The recent rise in opioid use has not only resulted in opioid-related overdose deaths, but also a surge in hepatitis C virus (HCV) cases due to injection drug use. In fact, the study showed HCV is often the reason why organs are discarded and not used. But in the current era, medical advances and sophisticated testing have helped minimize the risks associated with transplanting an organ that is hepatitis C positive, explained Dr. Moazami. In addition, hepatitis C is now a curable disease, so if organ recipients become infected, antiviral medication can be administered, making it especially important that efforts are made to minimize discarding HCV-positive organs and improve efficient utilization of them, according to the researchers.

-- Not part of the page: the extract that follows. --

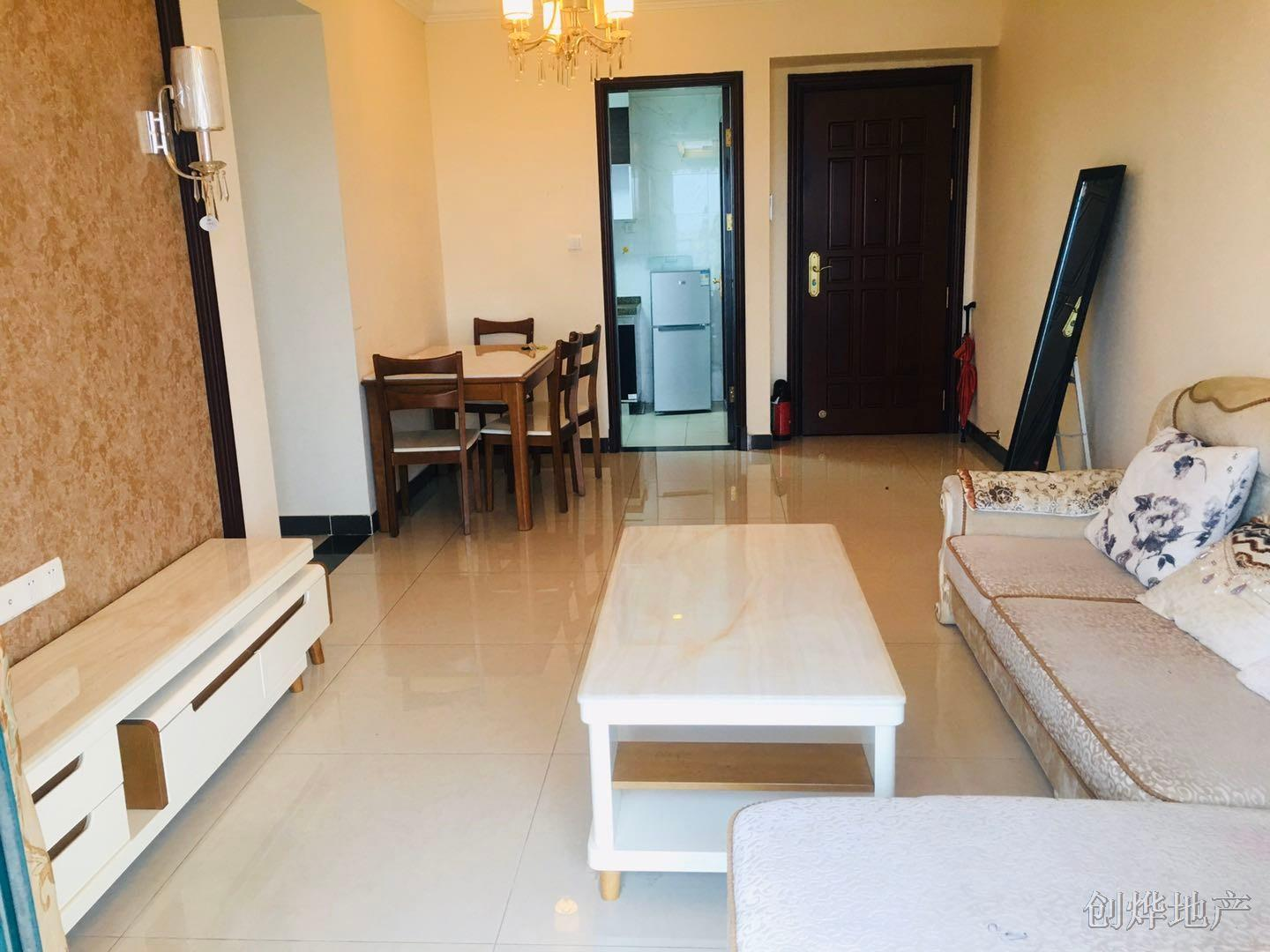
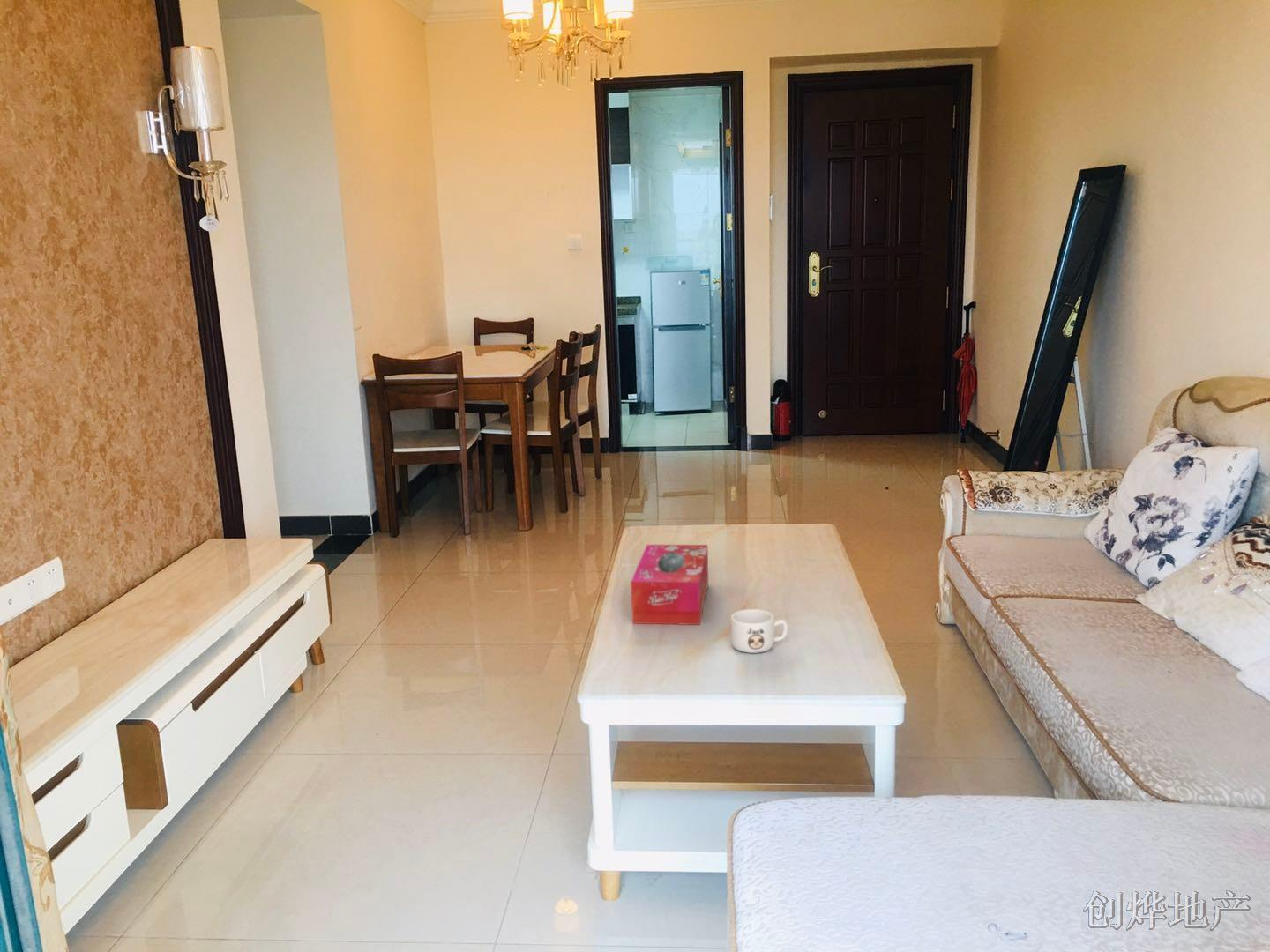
+ tissue box [630,544,709,626]
+ mug [730,608,788,654]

“In spite of the public crisis that the opioid overdose epidemic has created recently, the impact on organ transplantation and the unintended consequences of increasing the number of donor hearts is noteworthy,” said Robert S.D. Higgins, MD, MSHA, Surgeon-in-Chief of The Johns Hopkins Hospital in Baltimore, STS President, and former president of the United Network for Organ Sharing (UNOS), who was not directly involved with this research. “Many of these donors have been associated with diseases that have historically been considered ‘high risk’ by public health services. This important study highlights the need for additional research in this area to further define the ‘risk’ as well as the reward of expanding the donor pool to save more lives.”